From the films opening credits, dripping with water and set over shots of swim practice and the impending hurricane, it is clear that we are about to get soaked. Now if you walked into the theater thinking this would be a realistic survival film or a touching family drama, you would be wrong. It is about survival, but it’s a genre film, a “creature feature” that is absolutely bonkers.
There are only two human leads, Kara Scodelario and Barry Pepper, who play father and daughter. Kara is just getting out of swim practice when she makes the decision to drive south, into the oncoming hurricane, to check on her father who is not responding to phone calls or text messages. When she gets to the family home she finds a lot more then she bargained for when the crawl space under the house not only houses her injured father, but what would seem like a gigantic man eating gator. With the storm’s floodwaters fast approaching and a seemingly hungry gator on the prowl, the father and daughter duo have to fight and overcome insane odds to get to safety.

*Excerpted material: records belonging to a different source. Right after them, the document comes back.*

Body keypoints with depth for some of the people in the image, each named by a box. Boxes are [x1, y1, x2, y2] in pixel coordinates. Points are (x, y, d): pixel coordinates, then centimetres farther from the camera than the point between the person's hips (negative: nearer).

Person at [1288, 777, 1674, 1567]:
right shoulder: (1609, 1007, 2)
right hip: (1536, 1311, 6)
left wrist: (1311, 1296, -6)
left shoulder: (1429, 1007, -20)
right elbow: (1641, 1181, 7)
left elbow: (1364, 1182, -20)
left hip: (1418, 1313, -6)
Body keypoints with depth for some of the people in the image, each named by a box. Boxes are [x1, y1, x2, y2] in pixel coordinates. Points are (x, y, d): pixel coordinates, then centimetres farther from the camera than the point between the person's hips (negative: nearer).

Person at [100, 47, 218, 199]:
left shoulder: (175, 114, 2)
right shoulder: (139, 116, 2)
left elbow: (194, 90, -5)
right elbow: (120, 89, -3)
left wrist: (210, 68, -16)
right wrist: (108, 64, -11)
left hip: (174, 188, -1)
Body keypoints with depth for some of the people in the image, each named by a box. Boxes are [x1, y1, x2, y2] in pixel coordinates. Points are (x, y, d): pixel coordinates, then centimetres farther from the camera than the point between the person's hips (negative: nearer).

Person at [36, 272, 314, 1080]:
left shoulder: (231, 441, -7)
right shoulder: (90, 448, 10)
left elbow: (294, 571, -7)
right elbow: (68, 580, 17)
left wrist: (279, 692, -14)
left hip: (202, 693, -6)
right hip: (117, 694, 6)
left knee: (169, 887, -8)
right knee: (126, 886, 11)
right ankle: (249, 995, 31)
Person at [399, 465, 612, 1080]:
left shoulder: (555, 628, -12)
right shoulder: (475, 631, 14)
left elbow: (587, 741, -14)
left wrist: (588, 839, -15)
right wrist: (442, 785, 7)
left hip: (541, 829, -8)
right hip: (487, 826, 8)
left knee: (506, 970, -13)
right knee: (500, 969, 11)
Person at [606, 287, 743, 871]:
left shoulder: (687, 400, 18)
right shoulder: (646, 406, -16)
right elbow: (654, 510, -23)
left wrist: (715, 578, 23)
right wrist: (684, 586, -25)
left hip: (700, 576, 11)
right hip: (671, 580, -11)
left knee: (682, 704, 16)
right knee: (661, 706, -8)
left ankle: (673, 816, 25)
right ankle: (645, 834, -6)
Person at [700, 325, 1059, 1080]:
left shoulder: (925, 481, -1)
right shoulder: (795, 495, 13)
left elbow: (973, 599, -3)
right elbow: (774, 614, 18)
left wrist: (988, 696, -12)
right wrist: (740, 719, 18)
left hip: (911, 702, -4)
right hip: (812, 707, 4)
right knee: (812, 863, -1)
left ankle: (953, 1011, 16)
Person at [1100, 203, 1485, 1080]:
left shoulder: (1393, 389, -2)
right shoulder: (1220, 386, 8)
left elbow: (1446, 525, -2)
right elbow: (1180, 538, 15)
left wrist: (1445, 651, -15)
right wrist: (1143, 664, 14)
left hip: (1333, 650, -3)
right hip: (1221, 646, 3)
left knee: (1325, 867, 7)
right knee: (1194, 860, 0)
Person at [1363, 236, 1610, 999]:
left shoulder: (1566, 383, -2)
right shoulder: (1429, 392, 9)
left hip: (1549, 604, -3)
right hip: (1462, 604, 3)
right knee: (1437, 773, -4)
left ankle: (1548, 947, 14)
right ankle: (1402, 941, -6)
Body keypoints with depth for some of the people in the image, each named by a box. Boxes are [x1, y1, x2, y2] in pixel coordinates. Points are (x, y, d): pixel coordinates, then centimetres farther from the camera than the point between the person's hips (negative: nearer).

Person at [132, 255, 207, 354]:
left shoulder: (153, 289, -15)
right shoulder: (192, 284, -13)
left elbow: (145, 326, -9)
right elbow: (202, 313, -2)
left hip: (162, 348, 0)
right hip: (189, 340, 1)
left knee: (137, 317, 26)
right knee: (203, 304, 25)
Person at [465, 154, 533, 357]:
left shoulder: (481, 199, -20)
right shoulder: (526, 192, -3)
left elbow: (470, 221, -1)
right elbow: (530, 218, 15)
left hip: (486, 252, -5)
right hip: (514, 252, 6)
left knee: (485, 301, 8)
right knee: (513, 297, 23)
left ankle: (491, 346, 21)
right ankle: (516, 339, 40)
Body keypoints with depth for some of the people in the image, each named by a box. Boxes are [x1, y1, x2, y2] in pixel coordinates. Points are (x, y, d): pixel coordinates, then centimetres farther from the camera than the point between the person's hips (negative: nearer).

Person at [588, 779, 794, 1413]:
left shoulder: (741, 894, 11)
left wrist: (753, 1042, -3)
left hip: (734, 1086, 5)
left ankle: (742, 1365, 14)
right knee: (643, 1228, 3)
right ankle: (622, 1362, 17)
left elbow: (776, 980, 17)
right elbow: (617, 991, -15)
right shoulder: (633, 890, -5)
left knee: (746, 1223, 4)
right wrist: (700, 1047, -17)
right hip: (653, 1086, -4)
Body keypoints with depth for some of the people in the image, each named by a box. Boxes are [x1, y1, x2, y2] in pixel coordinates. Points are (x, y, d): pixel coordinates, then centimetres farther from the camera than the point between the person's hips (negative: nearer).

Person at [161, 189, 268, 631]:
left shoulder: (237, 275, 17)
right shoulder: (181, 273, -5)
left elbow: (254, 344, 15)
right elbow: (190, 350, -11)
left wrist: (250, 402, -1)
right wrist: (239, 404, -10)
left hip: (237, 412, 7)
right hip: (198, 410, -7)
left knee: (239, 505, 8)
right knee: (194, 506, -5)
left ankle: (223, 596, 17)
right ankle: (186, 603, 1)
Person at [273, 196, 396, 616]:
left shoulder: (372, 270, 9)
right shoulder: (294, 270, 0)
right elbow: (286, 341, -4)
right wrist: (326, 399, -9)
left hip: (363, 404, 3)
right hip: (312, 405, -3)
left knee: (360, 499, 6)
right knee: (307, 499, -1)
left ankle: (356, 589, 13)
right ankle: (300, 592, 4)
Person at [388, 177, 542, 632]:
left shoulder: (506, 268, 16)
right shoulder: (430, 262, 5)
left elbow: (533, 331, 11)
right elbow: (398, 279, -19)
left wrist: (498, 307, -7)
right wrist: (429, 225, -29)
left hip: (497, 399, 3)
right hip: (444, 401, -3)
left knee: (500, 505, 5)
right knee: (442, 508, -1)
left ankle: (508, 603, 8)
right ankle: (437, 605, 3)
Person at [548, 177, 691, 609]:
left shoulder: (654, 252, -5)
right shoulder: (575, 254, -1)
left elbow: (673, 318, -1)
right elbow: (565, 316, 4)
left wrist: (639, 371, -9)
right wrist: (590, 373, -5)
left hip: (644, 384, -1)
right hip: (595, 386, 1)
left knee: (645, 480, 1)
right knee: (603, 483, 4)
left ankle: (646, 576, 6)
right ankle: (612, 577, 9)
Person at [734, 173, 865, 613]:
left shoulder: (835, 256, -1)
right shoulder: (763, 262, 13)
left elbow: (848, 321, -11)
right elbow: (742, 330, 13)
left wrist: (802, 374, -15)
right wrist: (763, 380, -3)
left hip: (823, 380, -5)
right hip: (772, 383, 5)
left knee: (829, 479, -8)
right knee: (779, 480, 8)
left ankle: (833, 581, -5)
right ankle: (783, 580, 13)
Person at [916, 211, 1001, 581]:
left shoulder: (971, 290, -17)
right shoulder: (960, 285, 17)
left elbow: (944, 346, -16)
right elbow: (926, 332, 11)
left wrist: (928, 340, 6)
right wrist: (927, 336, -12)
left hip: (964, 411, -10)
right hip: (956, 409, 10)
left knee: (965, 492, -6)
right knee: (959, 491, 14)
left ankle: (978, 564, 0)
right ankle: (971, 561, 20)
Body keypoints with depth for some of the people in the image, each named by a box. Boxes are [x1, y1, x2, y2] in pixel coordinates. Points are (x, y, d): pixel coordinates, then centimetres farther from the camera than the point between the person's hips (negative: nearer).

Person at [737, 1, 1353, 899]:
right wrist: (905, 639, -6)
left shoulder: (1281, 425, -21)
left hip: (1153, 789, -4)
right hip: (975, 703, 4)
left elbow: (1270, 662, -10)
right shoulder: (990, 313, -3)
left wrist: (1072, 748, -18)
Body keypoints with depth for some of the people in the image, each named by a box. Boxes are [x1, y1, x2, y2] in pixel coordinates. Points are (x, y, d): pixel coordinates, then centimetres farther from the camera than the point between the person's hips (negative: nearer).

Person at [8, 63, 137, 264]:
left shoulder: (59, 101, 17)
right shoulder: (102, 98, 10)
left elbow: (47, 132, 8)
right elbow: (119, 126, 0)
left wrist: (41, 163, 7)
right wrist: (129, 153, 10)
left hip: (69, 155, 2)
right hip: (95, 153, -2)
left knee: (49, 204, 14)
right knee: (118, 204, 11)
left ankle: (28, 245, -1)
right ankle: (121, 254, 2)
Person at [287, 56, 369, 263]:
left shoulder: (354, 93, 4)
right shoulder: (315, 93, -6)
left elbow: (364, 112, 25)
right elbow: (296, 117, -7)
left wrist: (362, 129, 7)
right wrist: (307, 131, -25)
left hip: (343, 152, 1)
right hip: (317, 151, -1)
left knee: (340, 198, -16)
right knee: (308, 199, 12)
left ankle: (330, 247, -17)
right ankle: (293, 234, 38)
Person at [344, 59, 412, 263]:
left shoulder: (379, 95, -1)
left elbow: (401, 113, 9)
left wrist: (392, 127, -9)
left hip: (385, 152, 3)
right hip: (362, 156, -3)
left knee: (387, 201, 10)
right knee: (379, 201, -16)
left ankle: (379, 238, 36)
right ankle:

Now, what is worse then being trapped in a crawl space with one feisty alligator? Well how about two, or even three or four! Why are these gators so aggressive and hellbent on killing everyone you ask, well it’s because they have nested under the house of course. It may seem like I am saying this in jest and that I did not enjoy this, I actually really loved it. Director Alexandre Aja brings a certain flair to the screen that is seen with unique visuals, from tense cat and mouse games under the house, to a clever fight in the upstairs bathroom. The attacks are brutal, reminiscent of Jaws, with bodies being thrown around like dolls. The actors each sport an ever growing list of injuries that get more gruesome as the attacks keep coming. With the ever present threat of the gators and the hurricane, there is not time to move from the edge of your seat. No doubt aided by producer Sam Raimi, this visceral struggle of survival has plenty of blood and amputations to go around, but it is grounded by a family thats fighting for each other as much as they are fighting to stay alive. At a very brisk 87 minutes this does not get weighted down by overly dramatic family moments or slow exposition, it is a non stop thrill ride.